== Listed entries ==

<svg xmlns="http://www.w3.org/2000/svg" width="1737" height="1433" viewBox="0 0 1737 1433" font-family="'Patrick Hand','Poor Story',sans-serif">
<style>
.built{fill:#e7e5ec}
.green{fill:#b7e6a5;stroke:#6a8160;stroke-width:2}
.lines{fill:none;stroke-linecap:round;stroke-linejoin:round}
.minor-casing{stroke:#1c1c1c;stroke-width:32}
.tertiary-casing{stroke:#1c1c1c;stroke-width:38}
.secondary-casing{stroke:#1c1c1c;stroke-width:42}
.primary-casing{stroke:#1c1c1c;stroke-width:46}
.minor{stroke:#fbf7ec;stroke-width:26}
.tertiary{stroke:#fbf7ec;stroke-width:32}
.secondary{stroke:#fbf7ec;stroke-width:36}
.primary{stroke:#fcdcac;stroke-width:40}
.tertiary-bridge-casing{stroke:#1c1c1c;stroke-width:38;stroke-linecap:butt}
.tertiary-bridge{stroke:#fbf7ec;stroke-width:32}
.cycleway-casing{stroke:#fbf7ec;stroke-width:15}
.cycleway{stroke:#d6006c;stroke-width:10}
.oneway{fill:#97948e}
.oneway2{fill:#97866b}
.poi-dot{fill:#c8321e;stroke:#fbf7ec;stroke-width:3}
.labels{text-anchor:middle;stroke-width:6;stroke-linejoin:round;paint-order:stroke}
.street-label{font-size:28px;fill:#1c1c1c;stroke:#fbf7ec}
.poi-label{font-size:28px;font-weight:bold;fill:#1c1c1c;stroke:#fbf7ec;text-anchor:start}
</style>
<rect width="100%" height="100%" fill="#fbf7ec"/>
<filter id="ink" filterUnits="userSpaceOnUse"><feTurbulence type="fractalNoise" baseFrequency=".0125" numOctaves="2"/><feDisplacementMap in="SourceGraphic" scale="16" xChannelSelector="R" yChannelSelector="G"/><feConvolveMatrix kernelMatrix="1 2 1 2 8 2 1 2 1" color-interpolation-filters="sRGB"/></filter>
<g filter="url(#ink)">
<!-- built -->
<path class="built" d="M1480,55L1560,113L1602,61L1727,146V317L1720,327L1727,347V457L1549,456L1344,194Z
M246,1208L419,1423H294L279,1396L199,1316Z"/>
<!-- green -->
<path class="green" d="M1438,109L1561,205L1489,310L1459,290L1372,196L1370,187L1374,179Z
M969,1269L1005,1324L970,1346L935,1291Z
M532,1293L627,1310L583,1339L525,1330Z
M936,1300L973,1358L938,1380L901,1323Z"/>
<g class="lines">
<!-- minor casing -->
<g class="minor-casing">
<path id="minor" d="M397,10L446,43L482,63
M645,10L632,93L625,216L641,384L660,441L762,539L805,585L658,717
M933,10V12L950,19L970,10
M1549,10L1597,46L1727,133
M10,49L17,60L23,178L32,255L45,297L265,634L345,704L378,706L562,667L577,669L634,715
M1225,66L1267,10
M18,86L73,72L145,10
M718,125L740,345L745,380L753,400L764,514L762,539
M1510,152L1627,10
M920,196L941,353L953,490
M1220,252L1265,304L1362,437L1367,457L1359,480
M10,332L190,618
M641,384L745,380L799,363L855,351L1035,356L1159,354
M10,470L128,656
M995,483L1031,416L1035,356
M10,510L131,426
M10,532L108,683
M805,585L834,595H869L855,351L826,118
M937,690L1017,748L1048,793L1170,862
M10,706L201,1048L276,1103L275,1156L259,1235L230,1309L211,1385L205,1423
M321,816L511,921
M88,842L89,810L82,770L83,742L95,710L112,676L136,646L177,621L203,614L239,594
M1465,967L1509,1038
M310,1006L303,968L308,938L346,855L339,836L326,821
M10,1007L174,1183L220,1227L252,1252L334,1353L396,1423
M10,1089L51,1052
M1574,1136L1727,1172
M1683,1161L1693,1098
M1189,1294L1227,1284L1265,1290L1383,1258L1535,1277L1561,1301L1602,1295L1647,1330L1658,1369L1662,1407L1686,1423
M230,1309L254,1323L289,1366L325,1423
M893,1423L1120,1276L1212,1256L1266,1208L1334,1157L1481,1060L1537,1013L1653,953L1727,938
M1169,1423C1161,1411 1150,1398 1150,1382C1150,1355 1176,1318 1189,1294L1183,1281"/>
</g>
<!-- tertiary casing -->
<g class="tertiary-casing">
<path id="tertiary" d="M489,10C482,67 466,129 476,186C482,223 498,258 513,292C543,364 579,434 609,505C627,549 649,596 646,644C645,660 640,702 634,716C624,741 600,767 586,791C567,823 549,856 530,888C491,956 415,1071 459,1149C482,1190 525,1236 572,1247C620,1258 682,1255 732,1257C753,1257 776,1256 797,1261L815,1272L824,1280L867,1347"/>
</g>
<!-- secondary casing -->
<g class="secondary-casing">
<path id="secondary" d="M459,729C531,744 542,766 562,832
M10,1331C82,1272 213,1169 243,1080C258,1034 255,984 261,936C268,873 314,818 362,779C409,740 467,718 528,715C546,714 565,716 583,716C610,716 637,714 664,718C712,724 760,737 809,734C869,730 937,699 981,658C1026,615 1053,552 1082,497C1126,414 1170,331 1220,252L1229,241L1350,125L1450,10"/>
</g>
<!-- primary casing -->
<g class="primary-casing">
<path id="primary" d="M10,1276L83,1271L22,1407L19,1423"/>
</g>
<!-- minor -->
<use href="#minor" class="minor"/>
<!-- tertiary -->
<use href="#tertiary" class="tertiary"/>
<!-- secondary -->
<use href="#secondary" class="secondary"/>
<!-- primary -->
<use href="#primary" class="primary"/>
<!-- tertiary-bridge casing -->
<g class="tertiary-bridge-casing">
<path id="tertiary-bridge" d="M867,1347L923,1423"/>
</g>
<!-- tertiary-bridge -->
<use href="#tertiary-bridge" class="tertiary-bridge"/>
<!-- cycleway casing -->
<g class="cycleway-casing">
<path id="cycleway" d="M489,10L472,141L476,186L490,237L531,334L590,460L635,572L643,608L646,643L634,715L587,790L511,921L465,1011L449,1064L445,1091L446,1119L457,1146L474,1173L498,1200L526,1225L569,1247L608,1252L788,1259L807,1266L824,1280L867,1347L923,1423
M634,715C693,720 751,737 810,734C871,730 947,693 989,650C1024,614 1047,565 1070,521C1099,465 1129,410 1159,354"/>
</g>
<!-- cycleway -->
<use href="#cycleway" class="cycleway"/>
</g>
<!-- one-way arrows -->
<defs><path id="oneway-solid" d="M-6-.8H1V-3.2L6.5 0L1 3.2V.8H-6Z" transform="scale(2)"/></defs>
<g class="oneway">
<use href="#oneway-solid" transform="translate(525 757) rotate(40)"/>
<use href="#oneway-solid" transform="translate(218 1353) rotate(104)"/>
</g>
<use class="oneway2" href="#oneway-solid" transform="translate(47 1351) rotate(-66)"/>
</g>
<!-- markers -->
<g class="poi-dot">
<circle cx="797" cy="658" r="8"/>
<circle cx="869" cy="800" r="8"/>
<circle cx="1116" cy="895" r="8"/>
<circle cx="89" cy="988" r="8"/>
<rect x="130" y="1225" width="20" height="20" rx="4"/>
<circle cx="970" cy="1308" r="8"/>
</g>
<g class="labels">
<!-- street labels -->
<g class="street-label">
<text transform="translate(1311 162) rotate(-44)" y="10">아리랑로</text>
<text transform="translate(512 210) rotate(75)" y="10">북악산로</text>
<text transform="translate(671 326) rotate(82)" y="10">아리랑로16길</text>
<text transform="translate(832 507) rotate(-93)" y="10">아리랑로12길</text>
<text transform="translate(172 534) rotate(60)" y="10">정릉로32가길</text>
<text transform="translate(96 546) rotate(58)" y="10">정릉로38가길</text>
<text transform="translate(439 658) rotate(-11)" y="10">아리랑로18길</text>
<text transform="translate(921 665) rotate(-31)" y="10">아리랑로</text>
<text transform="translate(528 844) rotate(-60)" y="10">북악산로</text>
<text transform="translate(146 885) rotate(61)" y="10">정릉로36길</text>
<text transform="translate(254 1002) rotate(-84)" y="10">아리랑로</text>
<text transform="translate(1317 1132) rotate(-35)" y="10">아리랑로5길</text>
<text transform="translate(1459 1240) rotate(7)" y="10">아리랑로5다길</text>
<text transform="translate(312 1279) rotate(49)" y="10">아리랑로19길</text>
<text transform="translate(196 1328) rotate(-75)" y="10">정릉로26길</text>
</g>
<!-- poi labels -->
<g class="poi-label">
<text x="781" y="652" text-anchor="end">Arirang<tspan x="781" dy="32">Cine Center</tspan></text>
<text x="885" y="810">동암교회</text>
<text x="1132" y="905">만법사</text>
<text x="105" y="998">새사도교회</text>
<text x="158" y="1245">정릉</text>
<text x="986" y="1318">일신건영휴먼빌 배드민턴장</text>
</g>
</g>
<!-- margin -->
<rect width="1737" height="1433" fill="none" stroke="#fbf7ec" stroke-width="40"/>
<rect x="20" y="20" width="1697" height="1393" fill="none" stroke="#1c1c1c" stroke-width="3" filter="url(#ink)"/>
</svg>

===

• **Problem to solve**: Copy out each line of the data in which the word "linejoin" appears.

• **Exercise output**:
.lines{fill:none;stroke-linecap:round;stroke-linejoin:round}
.labels{text-anchor:middle;stroke-width:6;stroke-linejoin:round;paint-order:stroke}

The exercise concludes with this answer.